Sunday, July 21, 2013

San Leolino, Panzano

A Charming Church

the view from the church, looking west
It is a truth universally acknowledged that churches are to be found in the most panoramic sites. San Leolino, near Panzano in Chianti, is no exception. 

The oft-cited explanation for churches' prime locations is: they got there first. More accurately: they frequently took over from other cults and civilizations which got there first. The Etruscans preferred hilltop sites for their towns and their necropoli, often situated on two adjoining elevations. (One wonders if it was simply for defensive reasons.) Panzano is a case in point: of Etruscan origin, it was also inhabited by the Romans who were keen on elevation, when available

the elegant 16th century facade with its asymmetrical portico or loggia

San Leolino was founded in the 10th century: 982 CE to be precise. In its enviable position on the top of one of Panzano's hills, the church is visible from many vantage points. We see it on the northerly skyline from Le Ripe and it is one of the first features we point out to guests.

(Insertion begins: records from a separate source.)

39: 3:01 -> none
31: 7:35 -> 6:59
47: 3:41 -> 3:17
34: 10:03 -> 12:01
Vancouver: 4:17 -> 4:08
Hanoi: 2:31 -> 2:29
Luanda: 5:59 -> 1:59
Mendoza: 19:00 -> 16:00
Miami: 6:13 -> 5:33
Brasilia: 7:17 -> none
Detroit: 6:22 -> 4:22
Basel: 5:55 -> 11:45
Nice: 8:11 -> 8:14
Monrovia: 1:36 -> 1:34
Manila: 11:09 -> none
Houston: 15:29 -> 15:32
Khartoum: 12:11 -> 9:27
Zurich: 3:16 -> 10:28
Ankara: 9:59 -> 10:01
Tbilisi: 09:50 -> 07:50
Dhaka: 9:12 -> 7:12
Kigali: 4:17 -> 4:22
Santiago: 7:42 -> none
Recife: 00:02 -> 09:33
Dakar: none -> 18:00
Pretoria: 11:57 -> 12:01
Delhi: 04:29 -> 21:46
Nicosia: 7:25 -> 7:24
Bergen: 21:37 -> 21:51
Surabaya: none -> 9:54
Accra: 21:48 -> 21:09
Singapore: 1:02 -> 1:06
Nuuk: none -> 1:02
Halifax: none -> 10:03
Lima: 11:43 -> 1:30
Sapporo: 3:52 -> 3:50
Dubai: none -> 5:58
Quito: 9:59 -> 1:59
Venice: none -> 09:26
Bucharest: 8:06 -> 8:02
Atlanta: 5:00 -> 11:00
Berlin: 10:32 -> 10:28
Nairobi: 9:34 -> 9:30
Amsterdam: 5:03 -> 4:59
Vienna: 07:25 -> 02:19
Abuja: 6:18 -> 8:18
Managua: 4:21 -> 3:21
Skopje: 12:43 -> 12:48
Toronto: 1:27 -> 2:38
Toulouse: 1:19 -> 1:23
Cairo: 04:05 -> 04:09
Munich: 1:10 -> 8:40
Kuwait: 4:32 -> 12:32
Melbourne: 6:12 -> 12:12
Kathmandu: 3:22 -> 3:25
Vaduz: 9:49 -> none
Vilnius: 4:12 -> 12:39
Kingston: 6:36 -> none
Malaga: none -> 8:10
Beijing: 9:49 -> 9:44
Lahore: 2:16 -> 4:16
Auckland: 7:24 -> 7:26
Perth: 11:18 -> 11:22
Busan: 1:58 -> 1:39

San Leolino and its bell-tower seen from Le Ripe: this view is side-on
Naturally the church has been restored many times, most recently in the 1940s when it was thankfully pared back to its original Romanesque stone structure: a nave and two aisles ending in apses with lovely simple arches between nave and aisles resting on sandstone pillars; above, timber rafters.

Perhaps the most charming aspect of this charming church is the cloister, situated on the southern side. Dating to the 13th century, the cloister is home to some plants - not the 'simples' of the middle ages, but pots of geraniums mostly - and a great deal of peace and quiet. The pillars are original and are interesting for their rounded bricks.
the tiniest cloister I have ever seen

The church proudly displays several works of art. The most ancient is the carved sandstone slab of the altar, from the 8th century. A painting attributed to Meliore di Jacopo of 'Our Lady enthroned between Peter and Paul', dated to about 1270, contrasts stylistically with the 14th century triptych by the 'Master of Panzano' depicting the Madonna and Child and the mystical marriage of Saint Catherine of Alexandria flanked by Saints Peter and Paul. The first work adheres to the stylized iconography of earlier centuries while the second evinces the warmth and expression of contemporaries of Giotto. Both are striking, so different from one another.

Our Lady enthroned between Saints Peter and Paul, Meliore di Jacopo, 1270
Behind the altar hangs a polyptych (1421), attributed to Mariotto di Nardo, portraying the incarnation of Christ and a series of saints including Saint Eufrosino, who preached in Chianti. The tabernacles on either side of the main altar are by Giovanni della Robbia (16th century). 
view from church, looking north towards Panzano

San Leolino is also home to a small but active community, composed of priests and laymen, who live and work together as a religious collective studying the relationships between culture and religion. They promote a series of cultural events and exchanges while living the contemplative life. And what better place to do so?

shelter and shade
As a visiting friend commented upon viewing San Leolino on a hot summer's day, "They [monks and their builders] were masters of shade." She was right: the cool church interior behind its thick walls of stone, the arcaded cloister, the rows of cypresses and some glorious linden trees casting deep shadow, must have provided respite over the centuries to those seeking comfort and guidance in this ancient place.

San Leolino is usually open but if it is not you can try ringing the bell to see if they will let you in. The cloister, to the right of the nave, is also not always open. I hope you are lucky when you visit...
The Pieve di San Leolino can be reached from the 222, the Chiantigiana, after Panzano going towards Radda, up a narrow road on the left. Or from the road which passes Cecchini the butcher continuing on to the unsealed road towards Volpaia. There are signs as you approach. In the summer the community of San Leolino organises concerts and other events.

1 comment:

  1. We are off to San Leolino, armed with context from this post! Grazie mille!